John Jennings, executive director of the Wyoming County Housing and Redevelopment Authority, says his organization will receive $1,000,050 from the PHFA. A rental rehab program will use $750,000 of this to update existing rental structures.
To qualify for funding, landlords must promise to rent to low-income eligible tenants for seven years. The program is emphasizing a big push on energy efficiency, involving up to $18,000 in rehabilitation per unit. “There are a limited number of rentals in the county,” says Jennings. “Many of the available mobile homes are now off the market.
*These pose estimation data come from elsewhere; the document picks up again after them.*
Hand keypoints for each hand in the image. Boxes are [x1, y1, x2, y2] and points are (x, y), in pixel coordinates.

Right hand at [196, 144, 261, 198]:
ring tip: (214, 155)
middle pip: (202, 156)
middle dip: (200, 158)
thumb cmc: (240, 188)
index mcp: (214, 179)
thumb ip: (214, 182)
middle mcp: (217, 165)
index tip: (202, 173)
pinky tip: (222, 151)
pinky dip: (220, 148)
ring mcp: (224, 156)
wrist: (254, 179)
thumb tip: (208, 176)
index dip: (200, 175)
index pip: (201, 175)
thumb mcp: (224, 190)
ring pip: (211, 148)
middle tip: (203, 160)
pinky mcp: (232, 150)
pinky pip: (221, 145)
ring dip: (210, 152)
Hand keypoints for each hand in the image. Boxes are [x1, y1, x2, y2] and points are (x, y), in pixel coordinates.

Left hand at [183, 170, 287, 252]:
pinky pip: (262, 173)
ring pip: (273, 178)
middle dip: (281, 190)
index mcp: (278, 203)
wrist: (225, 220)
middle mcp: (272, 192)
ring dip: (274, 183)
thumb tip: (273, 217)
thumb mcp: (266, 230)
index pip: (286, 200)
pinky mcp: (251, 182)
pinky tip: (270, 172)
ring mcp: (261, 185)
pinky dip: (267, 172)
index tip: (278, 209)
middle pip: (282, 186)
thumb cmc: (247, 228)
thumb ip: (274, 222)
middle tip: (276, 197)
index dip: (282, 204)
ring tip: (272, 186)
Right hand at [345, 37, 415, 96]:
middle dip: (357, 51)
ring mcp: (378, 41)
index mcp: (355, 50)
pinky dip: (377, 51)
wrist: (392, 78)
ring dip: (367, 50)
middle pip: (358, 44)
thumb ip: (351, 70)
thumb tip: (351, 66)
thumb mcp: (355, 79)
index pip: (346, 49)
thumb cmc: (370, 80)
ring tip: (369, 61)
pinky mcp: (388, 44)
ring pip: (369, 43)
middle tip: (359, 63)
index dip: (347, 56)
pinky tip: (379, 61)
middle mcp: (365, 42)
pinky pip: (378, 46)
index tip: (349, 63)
The authority is also purchasing two acres in Nicholson, involving four lots, for $300,000. Housing will eventually be built on the lots, possibly offered through a first-time homebuyer program. “Qualifying tenants will be the first step,” explains Jennings.

Ground zero

The Williamsport area has become ground-zero for the Marcellus gas industry, and the Lycoming City Planning and Community Development Department is therefore receiving $1.1 million in PHFA funds, according to Kim Wheeler, community development lead planner. This will be accentuated by city ACT 13 money as part of the Williamsport Housing Strategy 2012, with projects contingent on a developer achieving tax credit approval.
“Our plan calls for a total of $26.5 million in investment,” explains Wheeler. “This will flow 15 percent from the state, and 80 percent from private dollars.”
Initial PHFA funds of $500,000 will be used by the Authority to redevelop a brown-field site where a furniture manufacturer once operated. Renovation to the vacant building requires asbestos removal, as well as comprehensive rehabilitation.
“We are going to rebuild the site with private townhouses and 40 quality apartments, if the tax credits go through,” says Wheeler.
A second housing project emanating from the Authority seeks to use $200,000 plus city funding to rehab 150 existing homes around the renovated brown-field site. This will emphasize both interior and exterior renovation, bringing the structures up to modern building codes.
Additionally, a $550,000 two-year project is being planned in partnership with SEDA-COG that will create 32 senior independent living units known as the Grove Street Commons. This will address a multitude of housing needs on a former green space over 25 acres.
According to Wheeler, 200 people are the waiting list to occupy this site. “At one time, rents here doubled because of the gas industry, but have since stabilized at a 40-percent to 60-percent increase,” says Wheeler. “This has raised the price of housing, and makes our work very important.”